Julia: They could redo Lord of the Rings. Me and my Dick was a totally original thing. There is the capacity for original stuff. Oregon 's an original thing.

[Everyone speaks at once]

Julia: Sort of, but it's so not about the video game. Do you know what I mean? It's so not about the video game. I think there's the capacity for original stuff as well.

Eric K.G.: Sure, you can always do an original thing, but there's something appealing about taking something that people already have ideas about [and] playing on those ideas. It's a tough thing to figure out.

Eric S.: I think we're nearing the end of our interview, but I do want to ask, while we're here: Since you guys have done Holy Musical, Batman!, obviously - two StarKids [and] you forgot about Batman - who's your favorite superhero? What type of bug is your favorite bug? And what's your favorite actual Disney musical? There are those three questions.

Jim: I do love Spider-man a lot but my favorite superhero is probably Morph from X-Men. He's a lot like Mystique, who Jennifer Lawrence plays in the movies. He's more of a prankster. He's got a very funny sense of humor. In the animated series, he dies immediately by the Sentinels and then he comes back, but I wouldn't want to spoil too much. I know you're going to watch that pretty soon. [My favorite] Disney musical would probably be The Lion King. I'm a bandwagoner, I guess. And [my favorite] bug, that's a tough one. I'll just say bug from Starship because I don't have a real answer.

■ ■ ■ ■

**Work request**: Reproduce the interview word for word from "Julia: They could" to "an original thing.".

■ ■ ■ ■

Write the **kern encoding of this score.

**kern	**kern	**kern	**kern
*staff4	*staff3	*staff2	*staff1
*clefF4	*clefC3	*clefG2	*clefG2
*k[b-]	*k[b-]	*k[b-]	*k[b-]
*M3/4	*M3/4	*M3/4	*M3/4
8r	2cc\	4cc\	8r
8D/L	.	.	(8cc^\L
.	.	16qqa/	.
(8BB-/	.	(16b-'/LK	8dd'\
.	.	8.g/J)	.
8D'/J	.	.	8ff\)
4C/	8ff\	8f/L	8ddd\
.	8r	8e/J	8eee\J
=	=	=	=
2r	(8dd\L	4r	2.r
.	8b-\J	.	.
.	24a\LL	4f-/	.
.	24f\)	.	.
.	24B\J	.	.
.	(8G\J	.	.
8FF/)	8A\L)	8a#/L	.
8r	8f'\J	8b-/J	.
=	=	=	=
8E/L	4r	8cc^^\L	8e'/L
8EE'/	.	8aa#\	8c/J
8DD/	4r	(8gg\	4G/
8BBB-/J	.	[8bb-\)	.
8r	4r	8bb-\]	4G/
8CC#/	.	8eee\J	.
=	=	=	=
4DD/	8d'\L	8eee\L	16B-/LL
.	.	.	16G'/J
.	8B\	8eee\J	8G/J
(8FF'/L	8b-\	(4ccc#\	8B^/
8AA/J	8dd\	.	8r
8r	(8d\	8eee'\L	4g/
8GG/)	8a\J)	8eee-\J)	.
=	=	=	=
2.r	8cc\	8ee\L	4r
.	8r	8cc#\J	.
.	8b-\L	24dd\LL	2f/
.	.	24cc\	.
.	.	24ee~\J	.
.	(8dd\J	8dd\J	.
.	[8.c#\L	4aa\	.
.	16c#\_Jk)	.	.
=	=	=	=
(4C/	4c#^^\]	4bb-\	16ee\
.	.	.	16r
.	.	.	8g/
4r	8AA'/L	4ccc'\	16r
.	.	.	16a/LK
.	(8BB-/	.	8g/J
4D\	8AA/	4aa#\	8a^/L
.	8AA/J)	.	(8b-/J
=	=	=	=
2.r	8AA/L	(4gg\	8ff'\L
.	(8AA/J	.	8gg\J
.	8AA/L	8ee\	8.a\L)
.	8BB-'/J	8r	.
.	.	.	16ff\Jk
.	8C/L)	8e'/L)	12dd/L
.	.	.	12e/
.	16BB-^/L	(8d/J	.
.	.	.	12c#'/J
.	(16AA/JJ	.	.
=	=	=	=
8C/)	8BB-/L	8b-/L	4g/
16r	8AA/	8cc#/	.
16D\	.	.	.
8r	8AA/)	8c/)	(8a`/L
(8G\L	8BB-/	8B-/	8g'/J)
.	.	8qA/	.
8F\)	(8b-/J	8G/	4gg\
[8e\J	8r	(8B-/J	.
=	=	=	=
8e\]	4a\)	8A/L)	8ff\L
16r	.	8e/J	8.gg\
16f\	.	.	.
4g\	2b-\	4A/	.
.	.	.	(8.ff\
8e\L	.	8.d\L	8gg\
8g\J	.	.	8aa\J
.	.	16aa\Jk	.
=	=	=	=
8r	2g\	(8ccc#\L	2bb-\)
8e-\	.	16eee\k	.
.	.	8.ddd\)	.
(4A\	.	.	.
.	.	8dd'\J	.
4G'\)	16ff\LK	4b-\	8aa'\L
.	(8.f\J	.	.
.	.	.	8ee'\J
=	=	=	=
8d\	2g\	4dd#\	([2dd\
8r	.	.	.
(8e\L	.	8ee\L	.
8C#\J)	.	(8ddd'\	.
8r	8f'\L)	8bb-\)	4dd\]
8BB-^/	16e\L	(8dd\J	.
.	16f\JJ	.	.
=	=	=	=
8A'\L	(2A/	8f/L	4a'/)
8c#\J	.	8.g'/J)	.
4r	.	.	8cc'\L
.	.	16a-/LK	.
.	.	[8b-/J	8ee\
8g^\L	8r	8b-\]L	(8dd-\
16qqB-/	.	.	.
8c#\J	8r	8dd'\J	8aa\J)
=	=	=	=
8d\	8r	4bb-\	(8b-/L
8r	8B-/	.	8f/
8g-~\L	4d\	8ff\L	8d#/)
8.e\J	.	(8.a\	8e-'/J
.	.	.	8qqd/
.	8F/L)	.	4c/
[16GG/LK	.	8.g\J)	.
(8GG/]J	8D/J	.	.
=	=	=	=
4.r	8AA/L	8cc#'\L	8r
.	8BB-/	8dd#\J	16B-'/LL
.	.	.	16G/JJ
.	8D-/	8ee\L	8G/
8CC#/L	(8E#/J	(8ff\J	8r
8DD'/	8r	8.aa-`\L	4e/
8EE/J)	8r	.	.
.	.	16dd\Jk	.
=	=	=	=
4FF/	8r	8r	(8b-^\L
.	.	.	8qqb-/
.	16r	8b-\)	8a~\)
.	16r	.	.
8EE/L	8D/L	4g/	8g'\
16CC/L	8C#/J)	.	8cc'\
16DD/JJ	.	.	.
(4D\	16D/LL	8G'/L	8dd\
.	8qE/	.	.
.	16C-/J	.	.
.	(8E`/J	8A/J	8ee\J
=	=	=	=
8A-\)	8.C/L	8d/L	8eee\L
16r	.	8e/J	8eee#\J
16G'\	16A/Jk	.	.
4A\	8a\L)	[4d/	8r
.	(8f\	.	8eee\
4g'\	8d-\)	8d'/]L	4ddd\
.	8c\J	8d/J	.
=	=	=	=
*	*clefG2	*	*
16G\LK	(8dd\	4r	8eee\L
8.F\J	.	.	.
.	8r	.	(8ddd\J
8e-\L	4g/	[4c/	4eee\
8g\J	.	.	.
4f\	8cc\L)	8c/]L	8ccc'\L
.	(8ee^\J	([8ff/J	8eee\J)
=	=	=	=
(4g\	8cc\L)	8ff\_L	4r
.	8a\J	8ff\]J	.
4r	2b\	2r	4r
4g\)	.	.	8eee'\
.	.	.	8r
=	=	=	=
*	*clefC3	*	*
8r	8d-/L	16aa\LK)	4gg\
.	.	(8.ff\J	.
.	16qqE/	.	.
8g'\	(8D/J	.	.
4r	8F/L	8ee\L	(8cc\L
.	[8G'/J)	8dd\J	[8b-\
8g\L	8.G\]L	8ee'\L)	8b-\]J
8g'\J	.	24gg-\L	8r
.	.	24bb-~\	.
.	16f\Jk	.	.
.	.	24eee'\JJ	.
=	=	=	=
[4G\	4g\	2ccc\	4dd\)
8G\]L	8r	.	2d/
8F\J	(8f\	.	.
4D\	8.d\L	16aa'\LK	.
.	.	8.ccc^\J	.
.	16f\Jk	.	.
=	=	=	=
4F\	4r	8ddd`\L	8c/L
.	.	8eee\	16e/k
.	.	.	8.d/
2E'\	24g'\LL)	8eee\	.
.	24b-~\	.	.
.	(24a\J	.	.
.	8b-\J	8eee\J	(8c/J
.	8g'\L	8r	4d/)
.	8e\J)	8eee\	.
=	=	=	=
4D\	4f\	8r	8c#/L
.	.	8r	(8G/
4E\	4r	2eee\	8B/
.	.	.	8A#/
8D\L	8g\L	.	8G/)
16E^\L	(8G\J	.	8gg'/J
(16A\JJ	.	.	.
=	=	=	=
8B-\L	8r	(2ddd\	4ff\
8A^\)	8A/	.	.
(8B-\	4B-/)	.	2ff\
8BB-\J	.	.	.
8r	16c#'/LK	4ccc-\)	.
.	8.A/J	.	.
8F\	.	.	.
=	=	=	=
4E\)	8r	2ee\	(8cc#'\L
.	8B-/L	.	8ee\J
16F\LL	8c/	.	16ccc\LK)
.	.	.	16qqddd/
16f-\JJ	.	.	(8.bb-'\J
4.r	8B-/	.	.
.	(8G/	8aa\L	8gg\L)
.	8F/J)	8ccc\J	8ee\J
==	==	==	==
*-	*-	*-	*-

■ ■ ■ ■

**Written response**:
Julia: They could redo Lord of the Rings. Me and my Dick was a totally original thing. There is the capacity for original stuff. Oregon 's an original thing.